> **The task**: Reproduce the listing with every occurrence of "KPIs" replaced by "Indicadores", leaving the rest unchanged and omitting the pictures.

> **Data supplied**:
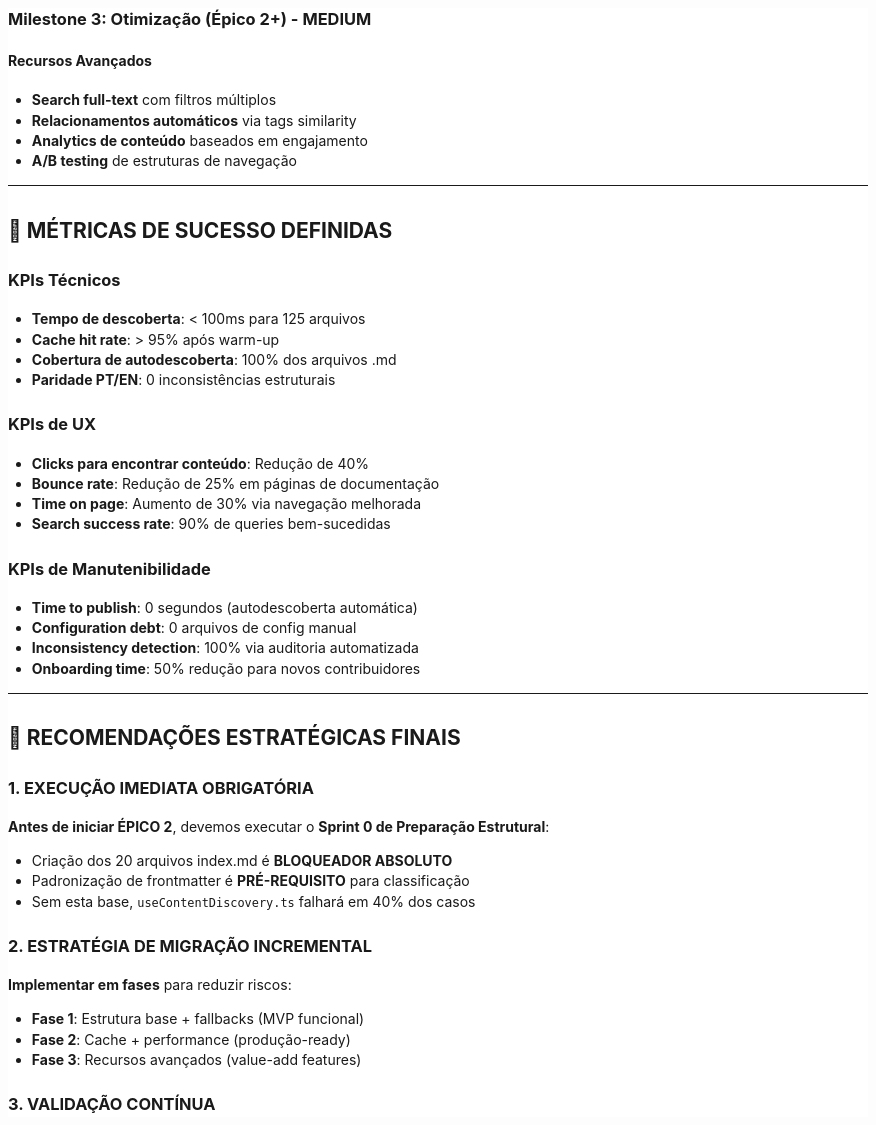### **Milestone 3: Otimização (Épico 2+) - MEDIUM**

#### **Recursos Avançados**
- **Search full-text** com filtros múltiplos
- **Relacionamentos automáticos** via tags similarity  
- **Analytics de conteúdo** baseados em engajamento
- **A/B testing** de estruturas de navegação

---

## 🔄 **MÉTRICAS DE SUCESSO DEFINIDAS**

### **KPIs Técnicos**
- **Tempo de descoberta**: < 100ms para 125 arquivos
- **Cache hit rate**: > 95% após warm-up
- **Cobertura de autodescoberta**: 100% dos arquivos .md
- **Paridade PT/EN**: 0 inconsistências estruturais

### **KPIs de UX**
- **Clicks para encontrar conteúdo**: Redução de 40%
- **Bounce rate**: Redução de 25% em páginas de documentação
- **Time on page**: Aumento de 30% via navegação melhorada
- **Search success rate**: 90% de queries bem-sucedidas

### **KPIs de Manutenibilidade**
- **Time to publish**: 0 segundos (autodescoberta automática)
- **Configuration debt**: 0 arquivos de config manual
- **Inconsistency detection**: 100% via auditoria automatizada
- **Onboarding time**: 50% redução para novos contribuidores

---

## 🚀 **RECOMENDAÇÕES ESTRATÉGICAS FINAIS**

### **1. EXECUÇÃO IMEDIATA OBRIGATÓRIA**

**Antes de iniciar ÉPICO 2**, devemos executar o **Sprint 0 de Preparação Estrutural**:
- Criação dos 20 arquivos index.md é **BLOQUEADOR ABSOLUTO**
- Padronização de frontmatter é **PRÉ-REQUISITO** para classificação
- Sem esta base, `useContentDiscovery.ts` falhará em 40% dos casos

### **2. ESTRATÉGIA DE MIGRAÇÃO INCREMENTAL**

**Implementar em fases** para reduzir riscos:
- **Fase 1**: Estrutura base + fallbacks (MVP funcional)
- **Fase 2**: Cache + performance (produção-ready)
- **Fase 3**: Recursos avançados (value-add features)

### **3. VALIDAÇÃO CONTÍNUA**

> **Exercise result**:
### **Milestone 3: Otimização (Épico 2+) - MEDIUM**

#### **Recursos Avançados**
- **Search full-text** com filtros múltiplos
- **Relacionamentos automáticos** via tags similarity  
- **Analytics de conteúdo** baseados em engajamento
- **A/B testing** de estruturas de navegação

---

## 🔄 **MÉTRICAS DE SUCESSO DEFINIDAS**

### **Indicadores Técnicos**
- **Tempo de descoberta**: < 100ms para 125 arquivos
- **Cache hit rate**: > 95% após warm-up
- **Cobertura de autodescoberta**: 100% dos arquivos .md
- **Paridade PT/EN**: 0 inconsistências estruturais

### **Indicadores de UX**
- **Clicks para encontrar conteúdo**: Redução de 40%
- **Bounce rate**: Redução de 25% em páginas de documentação
- **Time on page**: Aumento de 30% via navegação melhorada
- **Search success rate**: 90% de queries bem-sucedidas

### **Indicadores de Manutenibilidade**
- **Time to publish**: 0 segundos (autodescoberta automática)
- **Configuration debt**: 0 arquivos de config manual
- **Inconsistency detection**: 100% via auditoria automatizada
- **Onboarding time**: 50% redução para novos contribuidores

---

## 🚀 **RECOMENDAÇÕES ESTRATÉGICAS FINAIS**

### **1. EXECUÇÃO IMEDIATA OBRIGATÓRIA**

**Antes de iniciar ÉPICO 2**, devemos executar o **Sprint 0 de Preparação Estrutural**:
- Criação dos 20 arquivos index.md é **BLOQUEADOR ABSOLUTO**
- Padronização de frontmatter é **PRÉ-REQUISITO** para classificação
- Sem esta base, `useContentDiscovery.ts` falhará em 40% dos casos

### **2. ESTRATÉGIA DE MIGRAÇÃO INCREMENTAL**

**Implementar em fases** para reduzir riscos:
- **Fase 1**: Estrutura base + fallbacks (MVP funcional)
- **Fase 2**: Cache + performance (produção-ready)
- **Fase 3**: Recursos avançados (value-add features)

### **3. VALIDAÇÃO CONTÍNUA**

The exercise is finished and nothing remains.